Do ponto de vista quantitativo não resta a menor dúvida que esse debate envolve totalizações surpreendentes. De acordo com o Instituto de Pesquisa Econômica Aplicada (IPEA), fundação pública federal vinculada ao Ministério do Planejamento, Desenvolvimento e Gestão, os resíduos sólidos tornaram-se, não sem razão, um dos principais problemas em termos de planejamento urbano e gestão pública. Estudo realizado por Sandro Pereira Silva, técnico de Planejamento e Pesquisa da fundação, inclui estimativas preocupantes. Publicado em janeiro deste ano, o trabalho informa que o Brasil gera, diariamente, 160 mil toneladas de resíduos sólidos urbanos, das quais 30% a 40% “são considerados passíveis de reaproveitamento e reciclagem”. Entretanto, por ser um setor ainda pouco explorado, apenas 13% desses resíduos são encaminhados para a reciclagem.

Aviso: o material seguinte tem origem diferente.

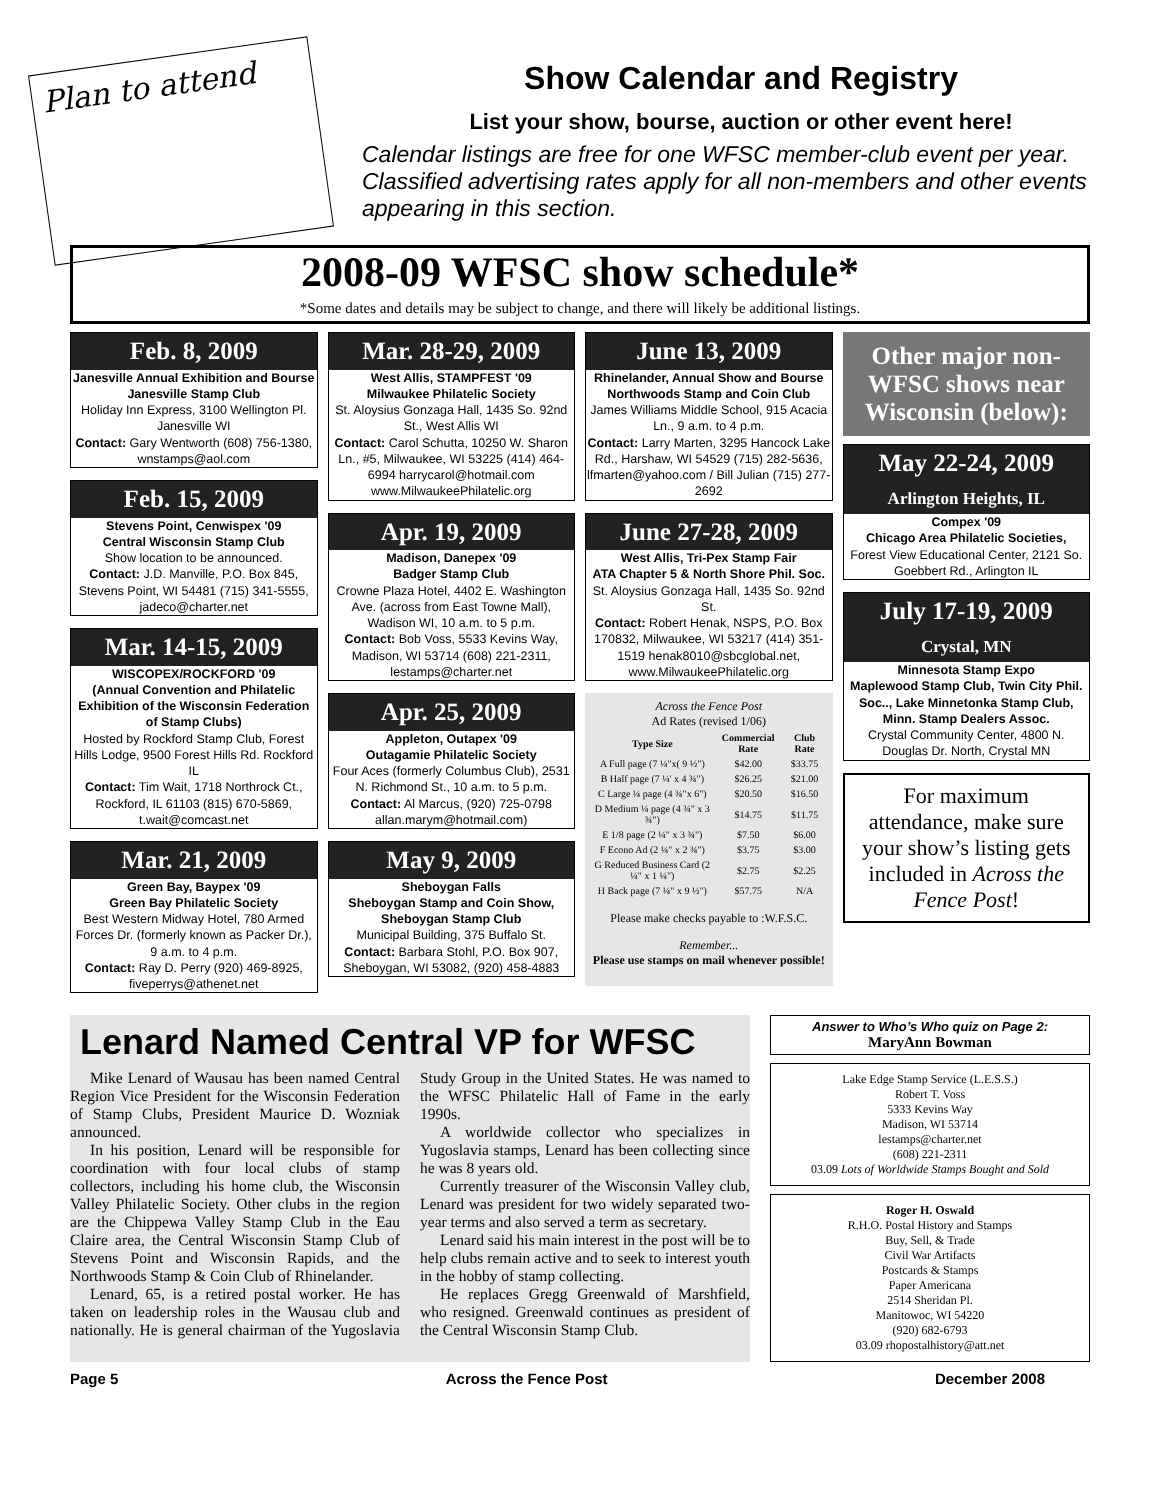Plan to attend
Show Calendar and Registry
List your show, bourse, auction or other event here!
Calendar listings are free for one WFSC member-club event per year. Classified advertising rates apply for all non-members and other events appearing in this section.
2008-09 WFSC show schedule*
*Some dates and details may be subject to change, and there will likely be additional listings.
Feb. 8, 2009
Janesville Annual Exhibition and Bourse
Janesville Stamp Club
Holiday Inn Express, 3100 Wellington Pl. Janesville WI
Contact: Gary Wentworth (608) 756-1380, wnstamps@aol.com
Feb. 15, 2009
Stevens Point, Cenwispex '09
Central Wisconsin Stamp Club
Show location to be announced.
Contact: J.D. Manville, P.O. Box 845, Stevens Point, WI 54481 (715) 341-5555, jadeco@charter.net
Mar. 14-15, 2009
WISCOPEX/ROCKFORD '09
(Annual Convention and Philatelic Exhibition of the Wisconsin Federation of Stamp Clubs)
Hosted by Rockford Stamp Club, Forest Hills Lodge, 9500 Forest Hills Rd. Rockford IL
Contact: Tim Wait, 1718 Northrock Ct., Rockford, IL 61103 (815) 670-5869, t.wait@comcast.net
Mar. 21, 2009
Green Bay, Baypex '09
Green Bay Philatelic Society
Best Western Midway Hotel, 780 Armed Forces Dr. (formerly known as Packer Dr.), 9 a.m. to 4 p.m.
Contact: Ray D. Perry (920) 469-8925, fiveperrys@athenet.net
Mar. 28-29, 2009
West Allis, STAMPFEST '09
Milwaukee Philatelic Society
St. Aloysius Gonzaga Hall, 1435 So. 92nd St., West Allis WI
Contact: Carol Schutta, 10250 W. Sharon Ln., #5, Milwaukee, WI 53225 (414) 464-6994 harrycarol@hotmail.com www.MilwaukeePhilatelic.org
Apr. 19, 2009
Madison, Danepex '09
Badger Stamp Club
Crowne Plaza Hotel, 4402 E. Washington Ave. (across from East Towne Mall), Wadison WI, 10 a.m. to 5 p.m.
Contact: Bob Voss, 5533 Kevins Way, Madison, WI 53714 (608) 221-2311, lestamps@charter.net
Apr. 25, 2009
Appleton, Outapex '09
Outagamie Philatelic Society
Four Aces (formerly Columbus Club), 2531 N. Richmond St., 10 a.m. to 5 p.m.
Contact: Al Marcus, (920) 725-0798 allan.marym@hotmail.com)
May 9, 2009
Sheboygan Falls
Sheboygan Stamp and Coin Show, Sheboygan Stamp Club
Municipal Building, 375 Buffalo St.
Contact: Barbara Stohl, P.O. Box 907, Sheboygan, WI 53082, (920) 458-4883
June 13, 2009
Rhinelander, Annual Show and Bourse
Northwoods Stamp and Coin Club
James Williams Middle School, 915 Acacia Ln., 9 a.m. to 4 p.m.
Contact: Larry Marten, 3295 Hancock Lake Rd., Harshaw, WI 54529 (715) 282-5636, lfmarten@yahoo.com / Bill Julian (715) 277-2692
June 27-28, 2009
West Allis, Tri-Pex Stamp Fair
ATA Chapter 5 & North Shore Phil. Soc.
St. Aloysius Gonzaga Hall, 1435 So. 92nd St.
Contact: Robert Henak, NSPS, P.O. Box 170832, Milwaukee, WI 53217 (414) 351-1519 henak8010@sbcglobal.net, www.MilwaukeePhilatelic.org
Across the Fence Post
Ad Rates (revised 1/06)
| Type Size | Commercial Rate | Club Rate |
| --- | --- | --- |
| A Full page (7 ¼"x( 9 ½") | $42.00 | $33.75 |
| B Half page (7 ¼' x 4 ¾") | $26.25 | $21.00 |
| C Large ¼ page (4 ¾"x 6") | $20.50 | $16.50 |
| D Medium ¼ page (4 ¾" x 3 ¾") | $14.75 | $11.75 |
| E 1/8 page (2 ¼" x 3 ¾") | $7.50 | $6.00 |
| F Econo Ad (2 ¼" x 2 ¾") | $3.75 | $3.00 |
| G Reduced Business Card (2 ¼" x 1 ¼") | $2.75 | $2.25 |
| H Back page (7 ¼" x 9 ½") | $57.75 | N/A |
Please make checks payable to :W.F.S.C.
Remember...
Please use stamps on mail whenever possible!
Other major non-WFSC shows near Wisconsin (below):
May 22-24, 2009
Arlington Heights, IL
Compex '09
Chicago Area Philatelic Societies,
Forest View Educational Center, 2121 So. Goebbert Rd., Arlington IL
July 17-19, 2009
Crystal, MN
Minnesota Stamp Expo
Maplewood Stamp Club, Twin City Phil. Soc.., Lake Minnetonka Stamp Club, Minn. Stamp Dealers Assoc.
Crystal Community Center, 4800 N. Douglas Dr. North, Crystal MN
For maximum attendance, make sure your show’s listing gets included in Across the Fence Post!
Lenard Named Central VP for WFSC
Mike Lenard of Wausau has been named Central Region Vice President for the Wisconsin Federation of Stamp Clubs, President Maurice D. Wozniak announced.
In his position, Lenard will be responsible for coordination with four local clubs of stamp collectors, including his home club, the Wisconsin Valley Philatelic Society. Other clubs in the region are the Chippewa Valley Stamp Club in the Eau Claire area, the Central Wisconsin Stamp Club of Stevens Point and Wisconsin Rapids, and the Northwoods Stamp & Coin Club of Rhinelander.
Lenard, 65, is a retired postal worker. He has taken on leadership roles in the Wausau club and nationally. He is general chairman of the Yugoslavia Study Group in the United States. He was named to the WFSC Philatelic Hall of Fame in the early 1990s.
A worldwide collector who specializes in Yugoslavia stamps, Lenard has been collecting since he was 8 years old.
Currently treasurer of the Wisconsin Valley club, Lenard was president for two widely separated two-year terms and also served a term as secretary.
Lenard said his main interest in the post will be to help clubs remain active and to seek to interest youth in the hobby of stamp collecting.
He replaces Gregg Greenwald of Marshfield, who resigned. Greenwald continues as president of the Central Wisconsin Stamp Club.
Answer to Who’s Who quiz on Page 2:
MaryAnn Bowman
Lake Edge Stamp Service (L.E.S.S.)
Robert T. Voss
5333 Kevins Way
Madison, WI 53714
lestamps@charter.net
(608) 221-2311
03.09 Lots of Worldwide Stamps Bought and Sold
Roger H. Oswald
R.H.O. Postal History and Stamps
Buy, Sell, & Trade
Civil War Artifacts
Postcards & Stamps
Paper Americana
2514 Sheridan Pl.
Manitowoc, WI 54220
(920) 682-6793
03.09 rhopostalhistory@att.net
Page 5 Across the Fence Post December 2008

Em termos de recursos, o potencial ambiental e econômico desperdiçado com a destinação inadequada de plástico chega a aproximadamente de R$ 6 bilhões por ano. Outro número igualmente interessante, no Brasil a coleta de lixo é realizada em pouco mais de 90% dos municípios, porém, a coleta seletiva, que recolhe o material a ser reciclado, não chega a 15% deles. Muitos dos materiais que poderiam ser reciclados no Brasil ainda são destinados a aterros e lixões, incluindo o plástico, que representa 16,5% (estudo realizado por Sandro Pereira Silva, IPEA, janeiro/2017) do total de resíduos sólidos gerados e é o principal produto reciclável enterrado e não tem destinação correta para reciclagem.

Usina de reciclagem

Atualíssimo, o tema da reciclagem do plástico (inserido no amplo contexto da sustentabilidade socioambiental) suscita ‘amor’ e ‘ódio’ quase na mesma intensidade e proporção, dependendo de qual lado estejam os debatedores. Na Feira Internacional do Plástico e da Borracha, organizada pela ABIMAQ a ser realizada no São Paulo Expo Center, entre os dias 20 e 24 de março deste ano, o tema estará presente e fará parte das discussões. Mais ainda. A feira contará com um estande de 300 m2, que, dividido ao meio, abrigará uma exposição da importância e uso do plástico na vida dos cidadãos modernos, e uma usina completa e ativa de reciclagem (não apenas do material ‘produzido’ internamente pela mostra, como também de fardos de material já separado em coleta seletiva municipal). A ousada iniciativa é a ‘resposta educativa’ do Instituto Sócio-Ambietal dos Plásticos (Plastivida) aos desafios gerados pelo uso imensurável e essencial do plástico pela sociedade moderna.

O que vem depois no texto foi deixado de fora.